At Health Education England working across Kent, Surrey and Sussex (HEE KSS) we want to create a sustainable and secure workforce supply, for people that have Intellectual Disabilities (ID), who require support from and/ or access to services.
To do this we have asked many questions and found out lots of new information about the workforce. All of this has been freely shared via our web blog www.idhekss.wordpress.com.
A key question that we did not feel we knew enough about was
“What do individuals who have an intellectual disability want from their workforce?”.
We wrote to a number of organisations asking for their support in answering this question and were pleased that the foundation for people with learning disabilities (FPLD) wanted to be involved.
They agreed to write a report that would give HEE KSS a better understanding from the perspective of individuals from across Kent, Surrey and Sussex of what they would like their workforce to know. The FPLD used a range of approaches to ask this question of 70 people from across the region.
The full detailed report can be downloaded from our weblog or via this link https://goo.gl/l2EPO9.
In summary, they found that people wanted a workforce who held positive attitudes and considered the people they supported or cared for as equals. They also wanted a workforce who could support them across both a Health and Care setting, with a range of physical and mental health needs, and who could also help them develop skills to become more independent.
The individuals who took part in the project were able to tell HEE KSS for the first time via the FPLD report that they wanted a workforce that know about them, just as any other person might reasonably expect when they are wanting support or help from services.

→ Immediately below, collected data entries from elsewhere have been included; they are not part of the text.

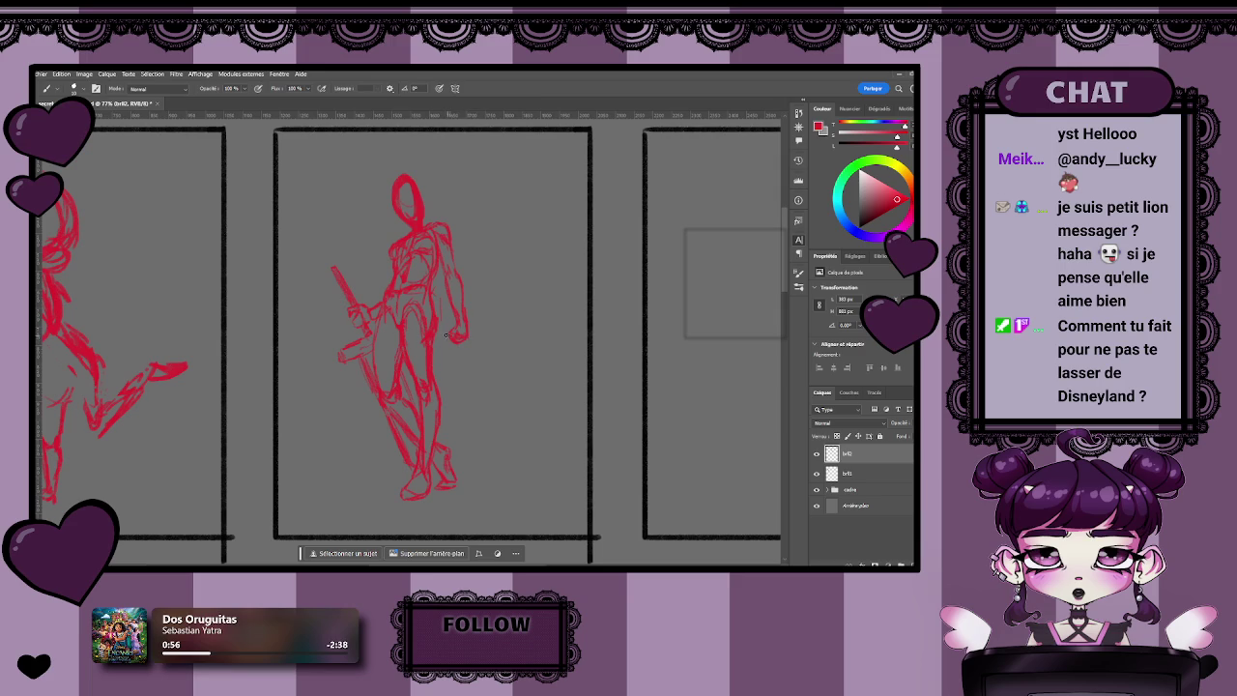
- Sketch a curved red shape hanging below the figure's right hand, then readjust the zoom
{"action": "mouse_move", "coordinate": [448, 340]}
{"action": "left_mouse_down"}
{"action": "mouse_move", "coordinate": [480, 380]}
{"action": "mouse_move", "coordinate": [499, 368]}
{"action": "mouse_move", "coordinate": [520, 379]}
{"action": "mouse_move", "coordinate": [460, 366]}
{"action": "left_mouse_up"}
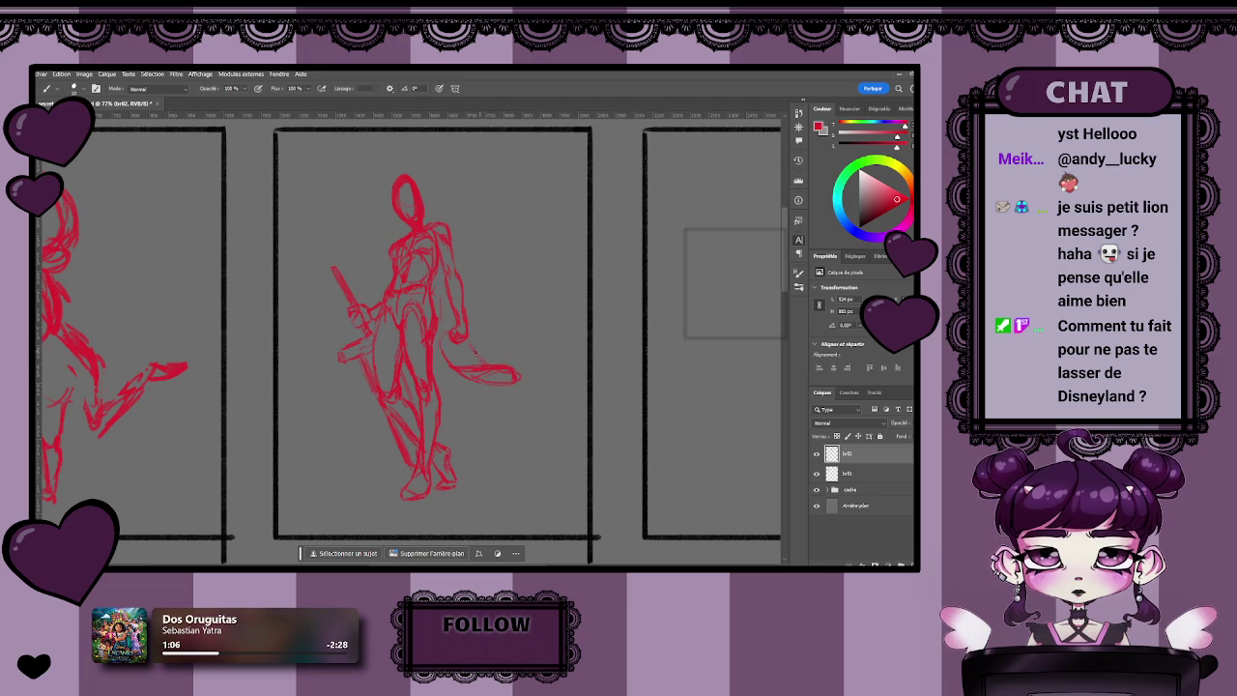
{"action": "scroll", "coordinate": [129, 180], "scroll_direction": "down", "scroll_amount": 1}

A stand out quote from the front page of the report from a participant said that they wanted the workforce to “recognise them as a person and not just a disability”.
Armed with this very clear and powerful message HEE KSS are using the findings in the report to ensure that any work that they support to develop this workforce also links directly to what the people who experience the workforce want and need.
We would like to take this opportunity to thank every person who took the time to contribute to this report. Your messages were humbling and the findings will be key to guiding the continued development of the Intellectual Disability workforce programme based here at HEE KSS.
We also hope that this will become a national resource, as our other reports have, and help work going on elsewhere in the country.